[Textauszug]
* * * * *

Ähnliches lässt sich aus anderen in Chur gezeigten Werken herauslesen. Erica Pedretti (1930–2022), die sich als Schriftstellerin und zugleich bildende Künstlerin stets an Grenzen bewegte, stammte aus Mähren. Sie erlebte ganz verschiedene Sprachlandschaften: Ihr Leben führte sie nach dem Zweiten Weltkrieg in die Schweiz, nach New York, nach La Neuveville am Bielersee und schliesslich ins Engadin. Thomas Hirschhorn (*1957) wuchs in Davos auf, lebt in Paris und beschäftig sich in seiner Arbeit «Nietzsche-Map» (gemeinsam mit Marcus Steinweg) mit dem in aller Welt vernetzten und damit auch alle Grenzen sprengenden Werk des Philosophen.
Not Vital wiederum, weltumspannend tätig, gibt als Wohn- und Arbeitsorte neben Riesenstädten wie Beijing und Rio das ländlich abgeschiedene Sent im Unterengadin an. Aus seinen filigran und fragil wirkenden Ast-Skulpturen – weiss patinierte Bronzen – wachsen Buchstaben, die mit seiner inneren Biographie verbundene Begriffe bilden.
Ein weiteres Beispiel eines in die bildende Kunst übertragenen Sprachbildes stammt von der Waliserin Bethan Huws (*1961), die nicht nur über ihre Galerie in Zuoz, sondern auch mit einigen freien Arbeiten mit der Bündner Kultur verbunden ist. In ihrer in Chur gezeigten «Sprachvitrine» formuliert sie ihren Appell zum offenen Gespräch in Rätoromanisch und Englisch: «NU'M QUINTER CHE CHA TÜ SEST, EAU VULESS SAVAIR CHE CHA TÜ PENSAST. DON’T TELL ME WHAT YOU KNOW. I’D LIKE TO KNOW WHAT YOU THINK». Auch Bethan Huws ist eine Reisende zwischen Sprachen: Ihre Muttersprache ist das Walisische, ihre Umgangssprache das Englische. Heute lebt sie in Berlin.

* * * * *

[Datenblock]
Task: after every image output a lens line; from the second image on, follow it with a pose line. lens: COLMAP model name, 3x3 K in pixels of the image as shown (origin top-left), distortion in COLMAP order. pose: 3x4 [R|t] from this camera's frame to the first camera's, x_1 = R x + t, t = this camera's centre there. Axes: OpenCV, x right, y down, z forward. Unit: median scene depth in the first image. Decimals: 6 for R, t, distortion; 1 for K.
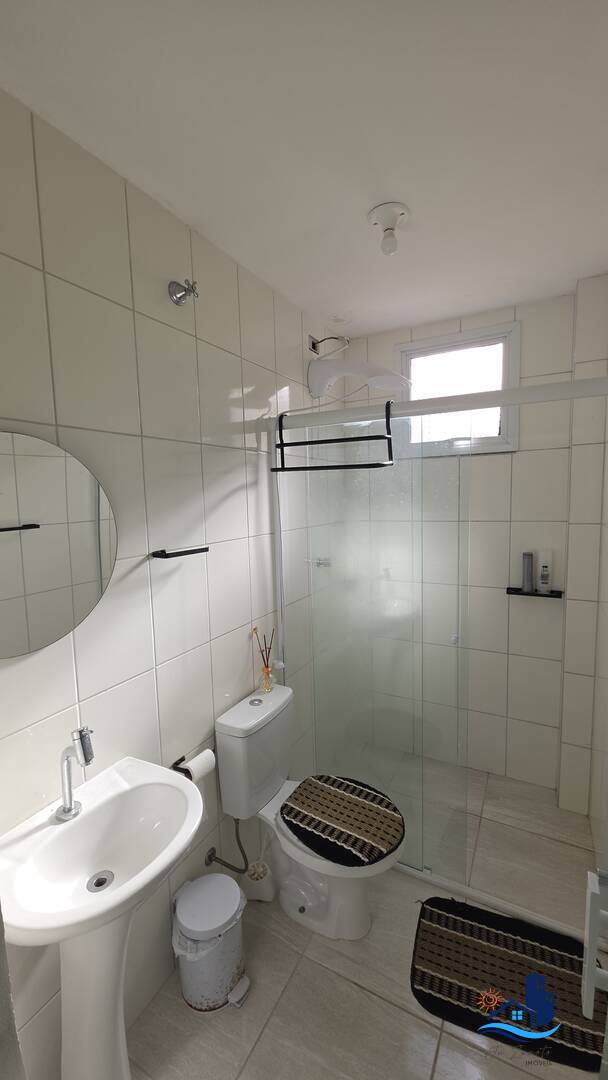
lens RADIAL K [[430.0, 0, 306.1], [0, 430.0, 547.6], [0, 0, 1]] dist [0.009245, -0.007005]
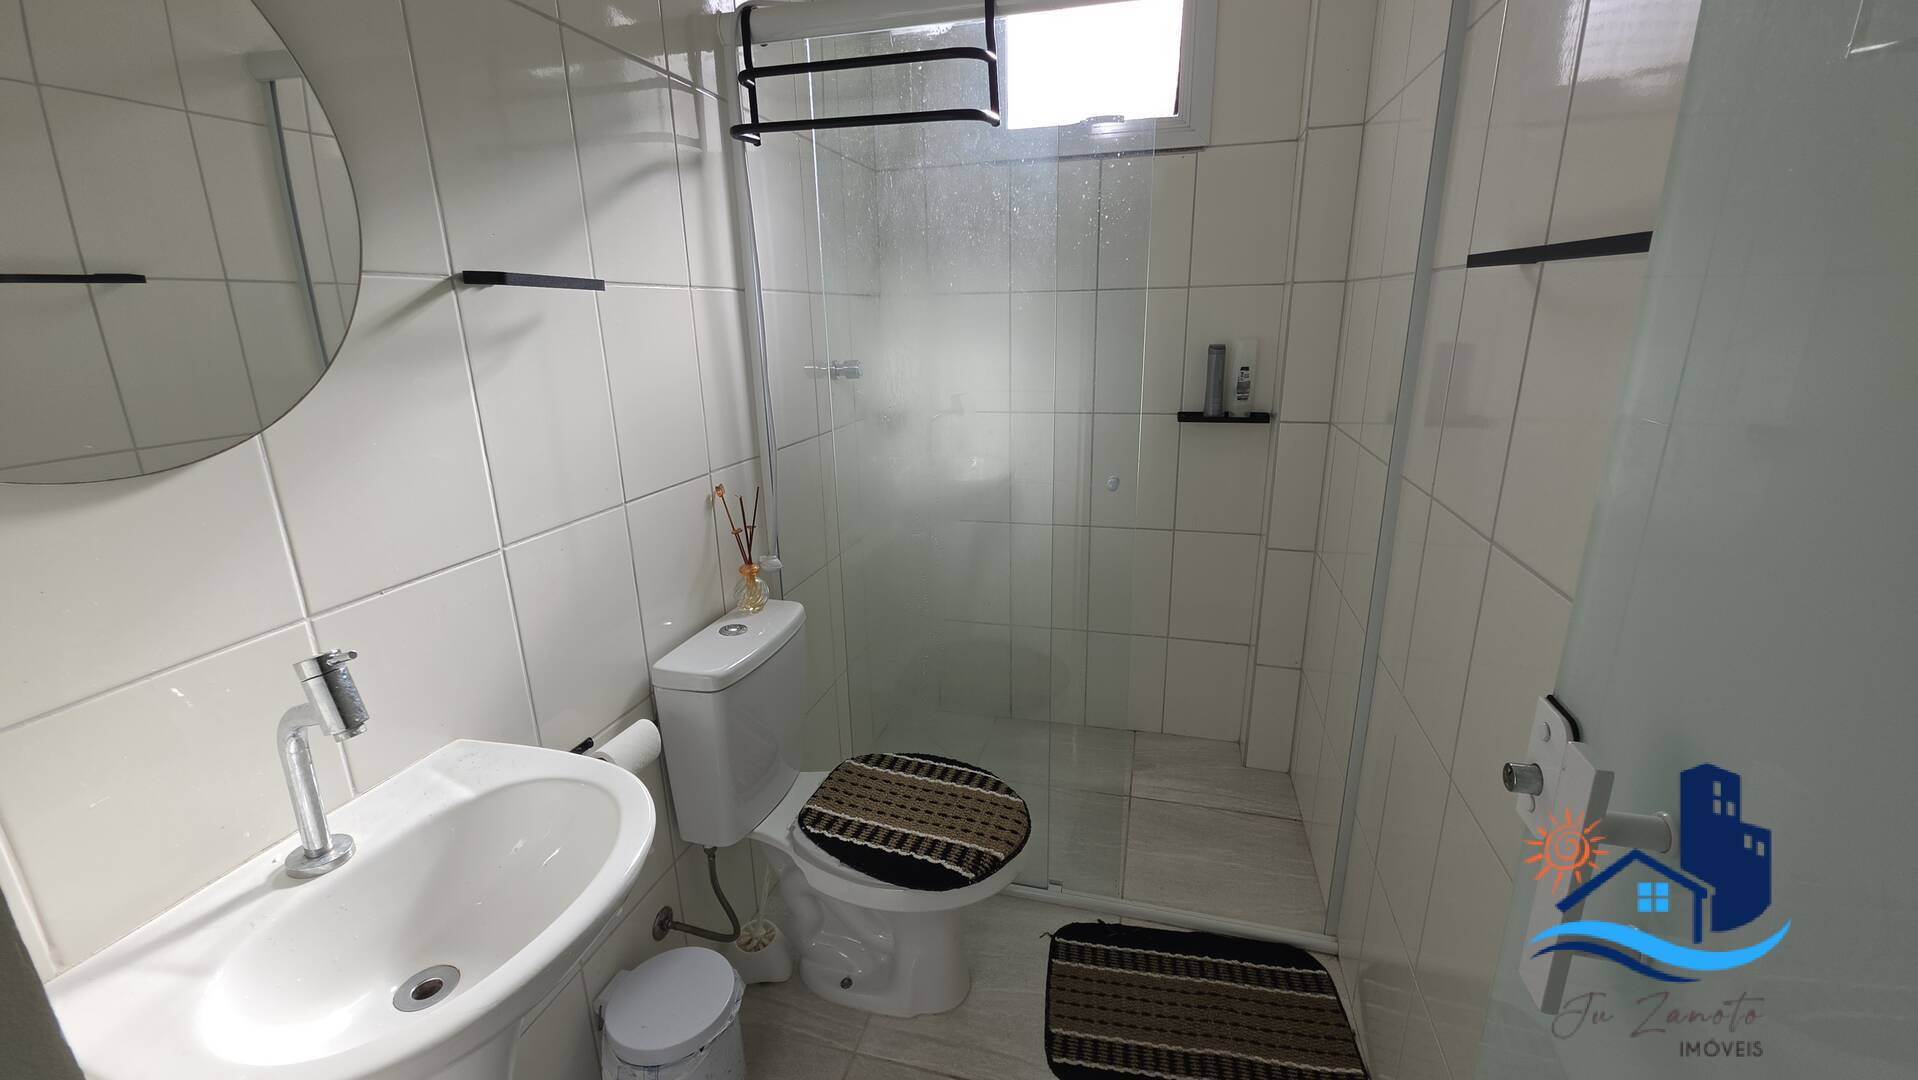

* * * * *

[Aufgabenstellung]
Beantworten Sie die drei Fragen mithilfe des Textauszugs über die in Chur gezeigten Werke.
(a) Woher stammte Erica Pedretti?
(b) Welchen ländlichen Ort nennt Not Vital neben Beijing und Rio als Wohn- und Arbeitsort?
(c) In welchen beiden Sprachen formuliert Bethan Huws ihren Appell in der «Sprachvitrine»?
Die Zeilen sind für die Bearbeitung nicht erforderlich.

[Lösung]
(a) Aus Mähren.
(b) Sent im Unterengadin.
(c) In Rätoromanisch und Englisch.